L’espoir d’un changement de politique en faveur de la croissance “serait nécessaire pour que les valorisations des actions allemandes se redressent”, estime Barclays.
Citi s’attend à ce que les réductions d’impôts proposées par l’opposition conservatrice démocrate-chrétienne, en tête dans les sondages, soutiennent ces actions.
L’euro, tombé mardi à son plus bas niveau depuis avril autour de 1,06 dollar, et dont les inquiétudes sur les tarifs douaniers font craindre une baisse de la parité, pourrait également en profiter.
Kit Juckes, stratège en chef des changes à la Société Générale, note que l’Allemagne a dépassé le Japon cette année en tant que pays possédant le plus d’actifs étrangers, ce qui signifie qu’elle dispose de suffisamment de capitaux qui pourraient être utilisés pour investir dans sa propre économie.
Cet argent « pourrait être utilisé pour acheter des obligations d’État allemandes à haut rendement afin de stimuler l’économie », a déclaré Juckes, ajoutant qu’il pourrait éventuellement avoir un « impact significatif » sur l’euro si le gouvernement signalait un changement significatif dans son approche politique.
L’espoir est qu’un changement de politique de la part de l’Allemagne pourrait également ouvrir la porte à davantage de dépenses européennes communes. L’élection de M. Trump pourrait contraindre l’Union, déjà confrontée à des appels à des investissements massifs pour renforcer sa compétitivité, à augmenter ses dépenses de défense.
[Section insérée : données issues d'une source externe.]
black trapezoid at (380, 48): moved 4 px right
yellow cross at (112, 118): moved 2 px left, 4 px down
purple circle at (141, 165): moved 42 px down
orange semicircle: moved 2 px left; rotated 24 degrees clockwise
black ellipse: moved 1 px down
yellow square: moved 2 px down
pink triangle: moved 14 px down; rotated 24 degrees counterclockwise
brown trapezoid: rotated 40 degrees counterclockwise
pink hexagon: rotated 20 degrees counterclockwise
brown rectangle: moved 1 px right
“Un changement de ton lors du sommet allemand est essentiel pour progresser vers une plus grande intégration européenne”, a déclaré Gilles Guibout, responsable des stratégies actions européennes chez AXA Investment Managers.
Il a qualifié le limogeage du ministre des Finances Christian Lindner, un faucon fiscal, de « bonne nouvelle » pour l’Europe, mais a ajouté qu’il restait à voir si cela serait suffisant.
TENEZ BON !
Certes, l’incertitude politique entraîne des difficultés supplémentaires à court terme pour l’industrie et pourrait nuire à la confiance.
Les conservateurs, attendus à la tête du prochain gouvernement, pourraient limiter la hausse des dépenses. Leur chef, Friedrich Merz, veut s’en tenir au frein à l’endettement.
Pour discuter des réformes, il souhaite que les conditions soient réunies pour investir dans des programmes favorables à la croissance, mais aussi pour maîtriser les dépenses sociales. Il s’est également opposé à toute nouvelle dette commune de l’Union européenne.
Les économistes débattent de la question de savoir si le frein à l’endettement lui-même pourrait faire l’objet d’une réforme ou si l’Allemagne pourrait lancer de nouvelles dépenses hors budget, des questions difficiles qui nécessitent une large majorité au Parlement.
Goldman Sachs prédit que les conservateurs ne soutiendront la modification du frein à l’endettement que pour de modestes dépenses supplémentaires, de l’ordre de 0,5 % de la production, espérant que la politique budgétaire restera un « frein » à la croissance.
Thierry Wizman, stratège chez Macquarie, recommande de parier contre l’euro sans la garantie d’un gouvernement réformateur.
Pour d’autres, le changement n’est qu’une question de temps.
Davide Oneglia du cabinet de conseil TS Lombard s’attend à ce que les élections anticipées mettent les débats sur le modèle de croissance allemand et les risques pour la sécurité de l’UE « au premier plan dans toute leur urgence ».
“Le principal risque, à notre avis, est qu’ils ne comprennent pas la nécessité d’un changement de paradigme et qu’ils se rabattent sur d’anciennes recettes économiques, qui ne sont désormais plus viables”, a-t-il déclaré. «L’économie allemande et celle de l’Union européenne seraient alors confrontées à des difficultés encore plus grandes.